Brief -
The required result is a copy of each line below in which "lines" appears.

Source data -
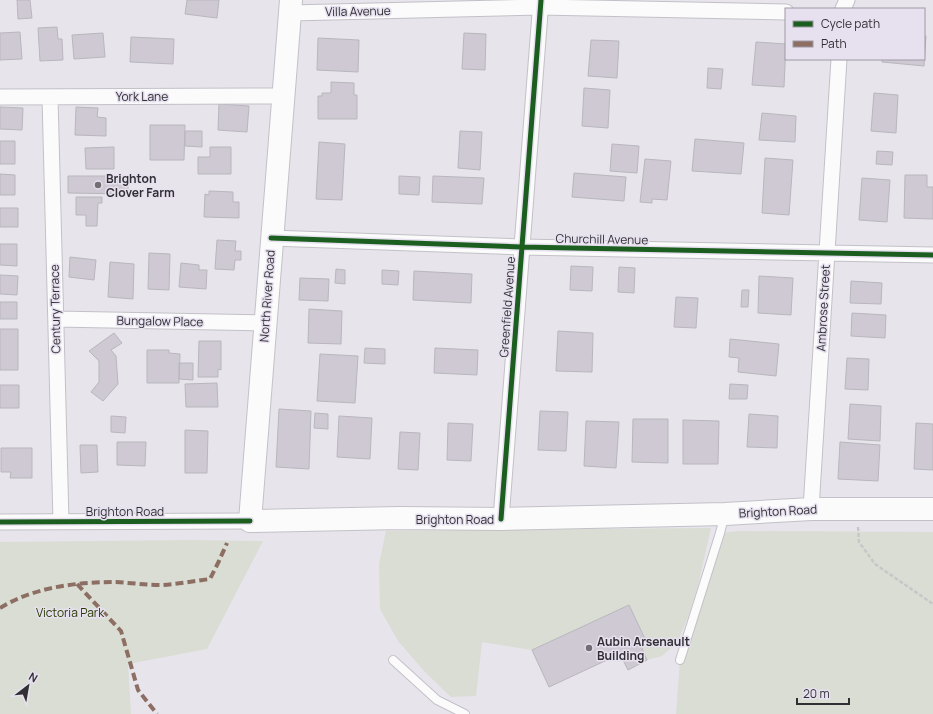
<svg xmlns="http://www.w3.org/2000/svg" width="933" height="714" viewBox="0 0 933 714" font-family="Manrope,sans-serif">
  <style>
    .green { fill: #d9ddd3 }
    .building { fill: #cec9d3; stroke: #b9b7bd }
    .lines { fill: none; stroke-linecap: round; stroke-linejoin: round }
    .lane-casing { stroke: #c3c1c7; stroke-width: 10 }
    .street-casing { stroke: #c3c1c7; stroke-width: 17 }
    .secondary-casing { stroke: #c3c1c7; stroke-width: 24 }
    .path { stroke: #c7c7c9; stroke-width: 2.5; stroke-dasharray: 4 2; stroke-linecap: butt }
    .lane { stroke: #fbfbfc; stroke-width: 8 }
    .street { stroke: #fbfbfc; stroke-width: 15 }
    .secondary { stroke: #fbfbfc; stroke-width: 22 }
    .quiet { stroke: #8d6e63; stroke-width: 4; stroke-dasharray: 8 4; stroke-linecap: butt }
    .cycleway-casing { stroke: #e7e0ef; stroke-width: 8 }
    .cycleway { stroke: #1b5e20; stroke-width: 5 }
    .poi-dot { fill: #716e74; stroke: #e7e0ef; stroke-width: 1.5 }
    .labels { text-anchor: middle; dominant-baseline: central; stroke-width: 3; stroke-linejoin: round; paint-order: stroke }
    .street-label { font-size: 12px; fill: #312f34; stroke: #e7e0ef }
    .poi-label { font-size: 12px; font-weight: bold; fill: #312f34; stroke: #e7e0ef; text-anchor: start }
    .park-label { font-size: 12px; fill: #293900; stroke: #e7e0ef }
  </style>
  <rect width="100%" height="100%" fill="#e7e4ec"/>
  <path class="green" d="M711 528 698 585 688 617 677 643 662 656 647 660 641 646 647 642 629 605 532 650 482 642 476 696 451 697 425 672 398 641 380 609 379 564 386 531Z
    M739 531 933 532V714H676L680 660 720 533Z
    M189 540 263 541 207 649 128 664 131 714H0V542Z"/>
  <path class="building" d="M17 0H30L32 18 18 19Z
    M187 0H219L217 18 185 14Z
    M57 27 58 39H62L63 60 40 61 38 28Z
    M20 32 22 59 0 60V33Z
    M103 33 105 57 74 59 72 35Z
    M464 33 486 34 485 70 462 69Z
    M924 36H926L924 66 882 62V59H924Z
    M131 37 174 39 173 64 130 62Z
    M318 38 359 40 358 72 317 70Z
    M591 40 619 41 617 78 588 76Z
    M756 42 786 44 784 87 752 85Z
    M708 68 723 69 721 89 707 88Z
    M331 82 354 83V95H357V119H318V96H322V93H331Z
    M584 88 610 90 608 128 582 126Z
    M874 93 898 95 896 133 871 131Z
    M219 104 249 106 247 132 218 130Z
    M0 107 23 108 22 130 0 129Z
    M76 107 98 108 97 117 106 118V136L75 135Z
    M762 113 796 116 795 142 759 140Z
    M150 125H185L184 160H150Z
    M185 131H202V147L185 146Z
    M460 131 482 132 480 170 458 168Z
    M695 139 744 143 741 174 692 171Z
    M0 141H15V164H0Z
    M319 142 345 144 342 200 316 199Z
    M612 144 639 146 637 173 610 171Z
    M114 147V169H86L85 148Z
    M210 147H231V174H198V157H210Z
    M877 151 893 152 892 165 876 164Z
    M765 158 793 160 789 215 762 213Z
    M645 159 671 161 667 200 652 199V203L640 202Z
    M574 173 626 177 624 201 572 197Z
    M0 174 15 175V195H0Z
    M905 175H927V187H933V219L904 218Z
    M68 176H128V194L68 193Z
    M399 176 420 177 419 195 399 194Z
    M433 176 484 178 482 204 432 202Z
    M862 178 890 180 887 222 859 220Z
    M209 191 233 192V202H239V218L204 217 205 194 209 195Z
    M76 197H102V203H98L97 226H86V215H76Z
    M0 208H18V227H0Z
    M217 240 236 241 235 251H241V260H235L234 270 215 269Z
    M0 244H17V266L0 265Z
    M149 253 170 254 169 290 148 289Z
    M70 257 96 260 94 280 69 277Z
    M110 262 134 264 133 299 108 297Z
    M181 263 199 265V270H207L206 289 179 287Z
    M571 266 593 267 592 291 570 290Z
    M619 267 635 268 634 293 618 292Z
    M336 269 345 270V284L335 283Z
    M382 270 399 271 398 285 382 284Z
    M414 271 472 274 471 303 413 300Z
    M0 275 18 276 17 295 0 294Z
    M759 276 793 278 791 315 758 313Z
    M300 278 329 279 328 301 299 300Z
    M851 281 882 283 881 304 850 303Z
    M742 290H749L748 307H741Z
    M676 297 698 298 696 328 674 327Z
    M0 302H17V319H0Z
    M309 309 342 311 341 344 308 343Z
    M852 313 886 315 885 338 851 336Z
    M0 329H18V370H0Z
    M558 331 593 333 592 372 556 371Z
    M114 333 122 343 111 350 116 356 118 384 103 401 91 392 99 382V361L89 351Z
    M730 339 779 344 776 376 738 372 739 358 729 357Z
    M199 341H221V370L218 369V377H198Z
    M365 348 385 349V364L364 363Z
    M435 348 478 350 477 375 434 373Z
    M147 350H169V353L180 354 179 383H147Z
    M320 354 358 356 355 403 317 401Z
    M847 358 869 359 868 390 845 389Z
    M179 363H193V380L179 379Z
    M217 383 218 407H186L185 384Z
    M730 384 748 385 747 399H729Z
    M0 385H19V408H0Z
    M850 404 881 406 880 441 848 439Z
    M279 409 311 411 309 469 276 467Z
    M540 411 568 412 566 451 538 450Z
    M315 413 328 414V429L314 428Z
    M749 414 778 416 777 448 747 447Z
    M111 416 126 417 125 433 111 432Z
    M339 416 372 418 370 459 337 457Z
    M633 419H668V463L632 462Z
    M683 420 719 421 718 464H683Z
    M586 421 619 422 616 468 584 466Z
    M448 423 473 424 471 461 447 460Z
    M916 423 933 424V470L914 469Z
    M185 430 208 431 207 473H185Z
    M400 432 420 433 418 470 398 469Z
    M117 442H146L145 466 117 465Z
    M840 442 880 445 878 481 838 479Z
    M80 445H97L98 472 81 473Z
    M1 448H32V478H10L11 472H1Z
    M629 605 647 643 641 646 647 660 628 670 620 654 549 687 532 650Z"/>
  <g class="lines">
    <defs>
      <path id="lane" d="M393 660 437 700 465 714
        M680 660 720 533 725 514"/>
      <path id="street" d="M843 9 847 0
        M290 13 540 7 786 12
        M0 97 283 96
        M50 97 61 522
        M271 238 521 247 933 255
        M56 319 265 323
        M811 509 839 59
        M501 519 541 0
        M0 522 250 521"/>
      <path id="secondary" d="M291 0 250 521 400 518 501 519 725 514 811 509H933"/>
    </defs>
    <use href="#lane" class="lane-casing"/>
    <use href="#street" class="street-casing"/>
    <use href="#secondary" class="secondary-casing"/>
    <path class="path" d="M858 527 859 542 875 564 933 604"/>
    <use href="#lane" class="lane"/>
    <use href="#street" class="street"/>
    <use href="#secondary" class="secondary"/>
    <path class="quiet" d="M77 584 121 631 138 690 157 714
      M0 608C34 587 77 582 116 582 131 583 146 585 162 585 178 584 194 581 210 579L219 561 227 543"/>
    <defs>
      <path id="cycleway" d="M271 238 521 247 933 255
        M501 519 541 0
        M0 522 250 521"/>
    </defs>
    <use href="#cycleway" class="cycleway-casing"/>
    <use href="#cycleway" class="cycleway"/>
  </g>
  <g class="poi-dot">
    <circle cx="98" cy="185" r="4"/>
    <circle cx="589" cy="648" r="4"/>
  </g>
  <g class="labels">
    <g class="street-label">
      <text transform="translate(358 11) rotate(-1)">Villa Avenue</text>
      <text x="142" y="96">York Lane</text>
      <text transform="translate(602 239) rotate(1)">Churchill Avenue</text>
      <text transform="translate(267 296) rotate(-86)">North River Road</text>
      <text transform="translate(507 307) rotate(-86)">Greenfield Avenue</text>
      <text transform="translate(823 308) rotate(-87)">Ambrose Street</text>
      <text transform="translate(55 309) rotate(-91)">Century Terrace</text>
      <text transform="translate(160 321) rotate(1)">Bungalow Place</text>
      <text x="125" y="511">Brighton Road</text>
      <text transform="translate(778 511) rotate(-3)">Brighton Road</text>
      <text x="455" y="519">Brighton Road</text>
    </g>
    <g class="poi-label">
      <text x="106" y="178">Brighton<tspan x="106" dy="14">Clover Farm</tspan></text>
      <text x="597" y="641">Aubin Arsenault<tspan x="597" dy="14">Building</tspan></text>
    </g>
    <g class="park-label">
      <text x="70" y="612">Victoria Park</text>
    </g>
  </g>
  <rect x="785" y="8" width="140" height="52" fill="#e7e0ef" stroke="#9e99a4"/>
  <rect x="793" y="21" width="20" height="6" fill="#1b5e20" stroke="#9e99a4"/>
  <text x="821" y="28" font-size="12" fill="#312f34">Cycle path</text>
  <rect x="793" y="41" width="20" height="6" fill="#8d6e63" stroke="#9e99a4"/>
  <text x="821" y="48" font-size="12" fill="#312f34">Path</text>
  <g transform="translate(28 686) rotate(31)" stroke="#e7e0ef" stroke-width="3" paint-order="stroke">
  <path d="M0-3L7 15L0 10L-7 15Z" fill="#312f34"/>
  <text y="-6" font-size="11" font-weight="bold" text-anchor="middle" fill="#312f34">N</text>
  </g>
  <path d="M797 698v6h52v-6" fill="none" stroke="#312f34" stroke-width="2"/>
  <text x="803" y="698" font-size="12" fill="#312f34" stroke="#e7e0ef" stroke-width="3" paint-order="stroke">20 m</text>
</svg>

* * *

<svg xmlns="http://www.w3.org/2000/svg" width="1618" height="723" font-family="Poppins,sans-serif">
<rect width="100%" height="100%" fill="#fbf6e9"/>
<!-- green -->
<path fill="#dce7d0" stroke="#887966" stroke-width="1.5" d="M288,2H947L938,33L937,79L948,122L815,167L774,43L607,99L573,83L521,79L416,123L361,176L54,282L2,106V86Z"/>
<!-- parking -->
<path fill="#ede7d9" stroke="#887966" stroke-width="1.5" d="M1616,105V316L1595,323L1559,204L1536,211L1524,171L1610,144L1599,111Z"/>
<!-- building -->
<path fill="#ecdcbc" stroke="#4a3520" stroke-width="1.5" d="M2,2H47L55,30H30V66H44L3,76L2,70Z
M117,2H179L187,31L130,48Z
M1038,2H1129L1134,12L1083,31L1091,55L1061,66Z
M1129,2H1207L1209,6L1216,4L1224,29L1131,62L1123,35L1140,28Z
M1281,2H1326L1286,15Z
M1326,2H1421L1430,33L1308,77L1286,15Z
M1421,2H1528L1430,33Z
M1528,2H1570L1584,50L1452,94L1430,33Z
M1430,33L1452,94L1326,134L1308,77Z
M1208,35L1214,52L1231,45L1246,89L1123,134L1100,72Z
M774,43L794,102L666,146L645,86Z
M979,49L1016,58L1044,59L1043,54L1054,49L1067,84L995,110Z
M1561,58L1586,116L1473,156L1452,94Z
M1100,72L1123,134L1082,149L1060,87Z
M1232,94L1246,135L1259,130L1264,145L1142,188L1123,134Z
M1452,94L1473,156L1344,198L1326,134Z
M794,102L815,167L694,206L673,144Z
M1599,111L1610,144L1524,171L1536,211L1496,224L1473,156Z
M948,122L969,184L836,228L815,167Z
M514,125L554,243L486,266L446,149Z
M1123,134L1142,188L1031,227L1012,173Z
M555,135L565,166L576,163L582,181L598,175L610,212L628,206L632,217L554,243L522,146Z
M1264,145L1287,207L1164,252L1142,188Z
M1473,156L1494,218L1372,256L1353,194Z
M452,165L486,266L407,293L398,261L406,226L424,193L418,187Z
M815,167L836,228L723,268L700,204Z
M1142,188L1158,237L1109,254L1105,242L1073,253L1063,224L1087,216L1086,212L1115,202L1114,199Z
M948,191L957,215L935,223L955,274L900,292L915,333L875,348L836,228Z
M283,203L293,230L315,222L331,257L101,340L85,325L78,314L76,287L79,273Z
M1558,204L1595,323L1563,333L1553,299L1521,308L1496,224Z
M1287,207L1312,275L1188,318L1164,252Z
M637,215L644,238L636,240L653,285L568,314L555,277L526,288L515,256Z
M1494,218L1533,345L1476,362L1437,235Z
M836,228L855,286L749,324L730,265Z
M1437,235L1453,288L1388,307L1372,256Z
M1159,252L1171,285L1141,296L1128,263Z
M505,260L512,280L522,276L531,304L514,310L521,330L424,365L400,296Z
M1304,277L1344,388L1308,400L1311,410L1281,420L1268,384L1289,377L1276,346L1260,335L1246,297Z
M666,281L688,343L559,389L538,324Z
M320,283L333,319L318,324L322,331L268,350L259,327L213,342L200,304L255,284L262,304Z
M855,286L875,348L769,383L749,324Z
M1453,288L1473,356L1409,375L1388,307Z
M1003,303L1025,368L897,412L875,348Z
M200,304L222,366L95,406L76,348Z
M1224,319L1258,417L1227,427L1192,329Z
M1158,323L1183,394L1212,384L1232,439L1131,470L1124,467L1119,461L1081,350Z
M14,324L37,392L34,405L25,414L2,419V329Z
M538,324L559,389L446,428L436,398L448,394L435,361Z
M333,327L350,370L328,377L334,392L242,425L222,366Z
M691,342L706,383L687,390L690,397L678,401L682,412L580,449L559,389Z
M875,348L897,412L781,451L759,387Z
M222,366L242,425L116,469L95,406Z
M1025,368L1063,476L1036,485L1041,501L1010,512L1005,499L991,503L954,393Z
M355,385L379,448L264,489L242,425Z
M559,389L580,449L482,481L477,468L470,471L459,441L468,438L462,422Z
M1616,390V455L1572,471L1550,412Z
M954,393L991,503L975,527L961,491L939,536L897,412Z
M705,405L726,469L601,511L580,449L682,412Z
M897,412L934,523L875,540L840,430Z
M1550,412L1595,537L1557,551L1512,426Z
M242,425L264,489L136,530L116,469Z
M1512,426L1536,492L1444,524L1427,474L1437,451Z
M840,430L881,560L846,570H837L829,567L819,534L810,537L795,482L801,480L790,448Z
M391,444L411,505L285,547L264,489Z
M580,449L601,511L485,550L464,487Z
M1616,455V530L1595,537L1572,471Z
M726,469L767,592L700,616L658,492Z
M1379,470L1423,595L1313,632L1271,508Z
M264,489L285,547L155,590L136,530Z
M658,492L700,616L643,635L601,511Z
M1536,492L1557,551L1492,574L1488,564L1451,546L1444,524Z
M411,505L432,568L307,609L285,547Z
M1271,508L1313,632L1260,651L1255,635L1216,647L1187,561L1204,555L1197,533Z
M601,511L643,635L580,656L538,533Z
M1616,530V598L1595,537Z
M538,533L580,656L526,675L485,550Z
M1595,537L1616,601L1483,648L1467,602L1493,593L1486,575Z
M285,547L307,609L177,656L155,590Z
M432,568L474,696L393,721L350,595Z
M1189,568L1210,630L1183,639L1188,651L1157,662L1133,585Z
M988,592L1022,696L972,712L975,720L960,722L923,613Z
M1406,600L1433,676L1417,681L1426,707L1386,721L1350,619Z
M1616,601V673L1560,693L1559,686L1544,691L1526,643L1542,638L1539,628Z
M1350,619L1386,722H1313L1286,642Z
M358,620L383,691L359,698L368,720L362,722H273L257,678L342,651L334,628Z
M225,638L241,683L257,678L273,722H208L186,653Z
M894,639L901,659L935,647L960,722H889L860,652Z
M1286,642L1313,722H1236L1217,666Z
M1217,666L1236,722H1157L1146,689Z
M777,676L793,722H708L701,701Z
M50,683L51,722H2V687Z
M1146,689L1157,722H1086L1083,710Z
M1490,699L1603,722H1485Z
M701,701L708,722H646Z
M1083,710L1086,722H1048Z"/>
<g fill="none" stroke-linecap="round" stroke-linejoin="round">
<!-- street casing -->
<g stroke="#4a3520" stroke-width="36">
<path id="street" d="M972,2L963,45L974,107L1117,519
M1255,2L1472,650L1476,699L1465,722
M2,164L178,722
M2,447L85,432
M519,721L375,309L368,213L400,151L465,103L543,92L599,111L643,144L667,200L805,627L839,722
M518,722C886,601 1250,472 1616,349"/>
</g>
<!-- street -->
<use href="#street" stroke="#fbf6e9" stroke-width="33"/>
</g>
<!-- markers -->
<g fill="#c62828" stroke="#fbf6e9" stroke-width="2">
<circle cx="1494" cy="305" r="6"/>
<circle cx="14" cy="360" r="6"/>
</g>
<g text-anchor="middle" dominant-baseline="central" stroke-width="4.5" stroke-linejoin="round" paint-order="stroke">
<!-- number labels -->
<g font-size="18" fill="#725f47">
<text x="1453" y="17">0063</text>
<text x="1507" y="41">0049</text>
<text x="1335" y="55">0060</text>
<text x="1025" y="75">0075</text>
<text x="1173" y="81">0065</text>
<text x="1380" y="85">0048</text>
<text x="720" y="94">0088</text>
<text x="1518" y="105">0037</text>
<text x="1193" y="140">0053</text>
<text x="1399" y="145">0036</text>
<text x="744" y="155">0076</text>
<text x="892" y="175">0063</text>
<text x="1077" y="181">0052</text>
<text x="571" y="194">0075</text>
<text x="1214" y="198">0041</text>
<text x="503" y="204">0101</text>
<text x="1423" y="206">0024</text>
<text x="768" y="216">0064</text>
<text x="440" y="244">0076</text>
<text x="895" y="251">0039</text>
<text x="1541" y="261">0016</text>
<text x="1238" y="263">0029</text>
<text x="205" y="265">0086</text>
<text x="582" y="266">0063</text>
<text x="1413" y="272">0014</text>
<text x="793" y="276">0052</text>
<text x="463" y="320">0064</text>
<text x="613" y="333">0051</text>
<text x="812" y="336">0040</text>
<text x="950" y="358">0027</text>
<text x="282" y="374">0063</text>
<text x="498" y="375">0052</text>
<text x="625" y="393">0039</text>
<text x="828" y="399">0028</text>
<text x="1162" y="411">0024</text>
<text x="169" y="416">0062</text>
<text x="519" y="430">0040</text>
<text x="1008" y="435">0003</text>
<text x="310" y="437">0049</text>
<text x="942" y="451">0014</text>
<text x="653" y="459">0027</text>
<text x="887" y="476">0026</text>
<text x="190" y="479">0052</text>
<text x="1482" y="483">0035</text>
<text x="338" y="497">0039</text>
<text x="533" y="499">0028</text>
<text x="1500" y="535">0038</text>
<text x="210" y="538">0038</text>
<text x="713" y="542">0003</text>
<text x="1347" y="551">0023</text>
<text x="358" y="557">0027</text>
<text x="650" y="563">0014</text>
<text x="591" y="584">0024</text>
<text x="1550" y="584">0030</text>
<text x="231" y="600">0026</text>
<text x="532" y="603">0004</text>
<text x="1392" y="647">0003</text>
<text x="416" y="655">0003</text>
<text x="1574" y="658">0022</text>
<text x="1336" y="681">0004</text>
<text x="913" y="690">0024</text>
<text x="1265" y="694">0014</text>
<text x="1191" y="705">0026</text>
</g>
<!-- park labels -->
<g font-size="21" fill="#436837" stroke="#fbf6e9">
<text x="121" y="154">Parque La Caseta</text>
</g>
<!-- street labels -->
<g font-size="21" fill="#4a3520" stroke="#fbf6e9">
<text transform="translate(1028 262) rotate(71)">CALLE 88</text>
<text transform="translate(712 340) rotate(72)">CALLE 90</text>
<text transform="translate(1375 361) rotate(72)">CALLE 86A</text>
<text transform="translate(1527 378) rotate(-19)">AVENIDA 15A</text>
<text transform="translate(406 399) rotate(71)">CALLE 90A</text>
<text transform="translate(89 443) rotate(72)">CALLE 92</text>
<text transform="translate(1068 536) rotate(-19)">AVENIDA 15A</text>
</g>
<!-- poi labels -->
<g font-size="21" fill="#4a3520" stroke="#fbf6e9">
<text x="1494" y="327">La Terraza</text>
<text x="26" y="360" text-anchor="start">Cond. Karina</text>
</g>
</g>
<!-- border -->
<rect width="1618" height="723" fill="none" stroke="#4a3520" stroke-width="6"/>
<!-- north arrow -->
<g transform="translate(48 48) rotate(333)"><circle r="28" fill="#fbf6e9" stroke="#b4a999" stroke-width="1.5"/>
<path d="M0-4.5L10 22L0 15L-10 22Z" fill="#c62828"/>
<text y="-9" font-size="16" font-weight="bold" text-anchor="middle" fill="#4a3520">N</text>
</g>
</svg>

Completed exercise -
    .lines { fill: none; stroke-linecap: round; stroke-linejoin: round }
  <g class="lines">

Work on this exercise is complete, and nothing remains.